* _ABOUT THIS TASK_:
Wherever the string "description" shows up in the records below, return that line.
______
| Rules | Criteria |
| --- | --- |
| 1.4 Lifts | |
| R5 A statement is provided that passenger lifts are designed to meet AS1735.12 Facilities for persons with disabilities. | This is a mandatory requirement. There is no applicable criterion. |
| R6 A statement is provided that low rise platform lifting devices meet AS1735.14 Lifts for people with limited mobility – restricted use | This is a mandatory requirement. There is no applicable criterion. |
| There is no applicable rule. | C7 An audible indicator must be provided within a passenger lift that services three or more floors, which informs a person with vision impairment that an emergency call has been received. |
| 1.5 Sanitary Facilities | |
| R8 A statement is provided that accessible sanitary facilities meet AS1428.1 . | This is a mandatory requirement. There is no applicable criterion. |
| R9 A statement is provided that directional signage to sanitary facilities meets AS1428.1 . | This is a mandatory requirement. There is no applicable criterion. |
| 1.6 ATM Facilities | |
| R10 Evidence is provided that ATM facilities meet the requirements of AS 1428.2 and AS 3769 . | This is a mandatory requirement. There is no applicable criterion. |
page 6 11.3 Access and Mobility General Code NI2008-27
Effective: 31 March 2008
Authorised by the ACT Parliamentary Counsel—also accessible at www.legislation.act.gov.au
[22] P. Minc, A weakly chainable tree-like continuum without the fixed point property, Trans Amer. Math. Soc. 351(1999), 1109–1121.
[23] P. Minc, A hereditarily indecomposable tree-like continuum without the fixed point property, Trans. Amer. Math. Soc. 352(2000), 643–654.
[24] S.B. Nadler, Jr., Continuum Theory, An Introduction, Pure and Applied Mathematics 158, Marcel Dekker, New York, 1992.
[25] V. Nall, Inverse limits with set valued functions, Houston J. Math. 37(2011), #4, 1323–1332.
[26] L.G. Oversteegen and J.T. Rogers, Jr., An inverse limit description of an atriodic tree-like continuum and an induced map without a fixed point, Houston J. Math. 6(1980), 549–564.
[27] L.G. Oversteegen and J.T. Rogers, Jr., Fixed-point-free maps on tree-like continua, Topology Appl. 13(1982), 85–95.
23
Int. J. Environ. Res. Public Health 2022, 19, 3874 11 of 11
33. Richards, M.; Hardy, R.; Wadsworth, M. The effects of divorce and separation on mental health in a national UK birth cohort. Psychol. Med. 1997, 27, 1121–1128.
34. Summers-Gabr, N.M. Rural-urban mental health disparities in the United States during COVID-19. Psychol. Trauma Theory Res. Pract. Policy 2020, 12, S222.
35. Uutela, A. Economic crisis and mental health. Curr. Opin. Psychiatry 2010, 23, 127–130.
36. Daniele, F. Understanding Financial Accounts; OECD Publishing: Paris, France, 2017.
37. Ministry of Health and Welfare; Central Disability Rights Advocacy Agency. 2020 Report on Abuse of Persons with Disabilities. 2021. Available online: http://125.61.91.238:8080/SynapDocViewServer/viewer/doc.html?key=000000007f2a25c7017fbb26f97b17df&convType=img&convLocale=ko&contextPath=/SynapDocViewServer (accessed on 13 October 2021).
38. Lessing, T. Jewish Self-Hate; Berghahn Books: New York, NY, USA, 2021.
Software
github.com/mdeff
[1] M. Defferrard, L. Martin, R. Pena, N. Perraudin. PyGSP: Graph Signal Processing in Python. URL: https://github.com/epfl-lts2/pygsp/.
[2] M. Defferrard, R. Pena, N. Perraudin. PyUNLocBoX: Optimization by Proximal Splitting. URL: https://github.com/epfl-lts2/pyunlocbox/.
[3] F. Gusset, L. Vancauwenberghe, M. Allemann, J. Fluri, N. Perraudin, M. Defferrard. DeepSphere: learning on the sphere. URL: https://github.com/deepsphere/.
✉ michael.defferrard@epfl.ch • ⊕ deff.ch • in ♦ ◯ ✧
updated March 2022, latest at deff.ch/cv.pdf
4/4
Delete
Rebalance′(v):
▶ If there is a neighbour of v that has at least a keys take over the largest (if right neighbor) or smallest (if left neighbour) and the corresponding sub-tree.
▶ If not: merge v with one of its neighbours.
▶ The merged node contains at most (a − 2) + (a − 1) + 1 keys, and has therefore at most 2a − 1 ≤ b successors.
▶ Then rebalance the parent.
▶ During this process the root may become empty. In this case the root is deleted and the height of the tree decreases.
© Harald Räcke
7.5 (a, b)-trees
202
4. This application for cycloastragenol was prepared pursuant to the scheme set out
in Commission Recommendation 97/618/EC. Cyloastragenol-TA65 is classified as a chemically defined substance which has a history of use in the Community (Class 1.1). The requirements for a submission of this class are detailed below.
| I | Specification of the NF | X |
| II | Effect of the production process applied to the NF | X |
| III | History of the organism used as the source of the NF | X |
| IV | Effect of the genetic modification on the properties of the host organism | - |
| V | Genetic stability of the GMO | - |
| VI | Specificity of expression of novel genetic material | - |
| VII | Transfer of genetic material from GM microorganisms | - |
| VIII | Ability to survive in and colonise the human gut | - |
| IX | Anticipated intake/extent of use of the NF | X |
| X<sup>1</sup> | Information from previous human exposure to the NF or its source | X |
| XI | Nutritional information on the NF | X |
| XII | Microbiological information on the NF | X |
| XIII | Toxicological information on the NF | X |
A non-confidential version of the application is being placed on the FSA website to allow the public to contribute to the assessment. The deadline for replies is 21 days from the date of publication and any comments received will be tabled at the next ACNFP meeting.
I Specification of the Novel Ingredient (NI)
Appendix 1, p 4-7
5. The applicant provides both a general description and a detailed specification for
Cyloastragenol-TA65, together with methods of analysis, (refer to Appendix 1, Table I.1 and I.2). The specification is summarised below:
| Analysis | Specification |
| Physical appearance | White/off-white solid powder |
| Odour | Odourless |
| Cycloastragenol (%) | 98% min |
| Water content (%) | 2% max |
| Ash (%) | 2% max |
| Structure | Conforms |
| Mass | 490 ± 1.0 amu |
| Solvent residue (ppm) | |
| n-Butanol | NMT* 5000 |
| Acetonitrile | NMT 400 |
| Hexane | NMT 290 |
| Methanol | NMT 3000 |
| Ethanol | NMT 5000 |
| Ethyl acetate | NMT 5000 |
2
______
* _RESPONSE TO THIS TASK_:
[26] L.G. Oversteegen and J.T. Rogers, Jr., An inverse limit description of an atriodic tree-like continuum and an induced map without a fixed point, Houston J. Math. 6(1980), 549–564.
5. The applicant provides both a general description and a detailed specification for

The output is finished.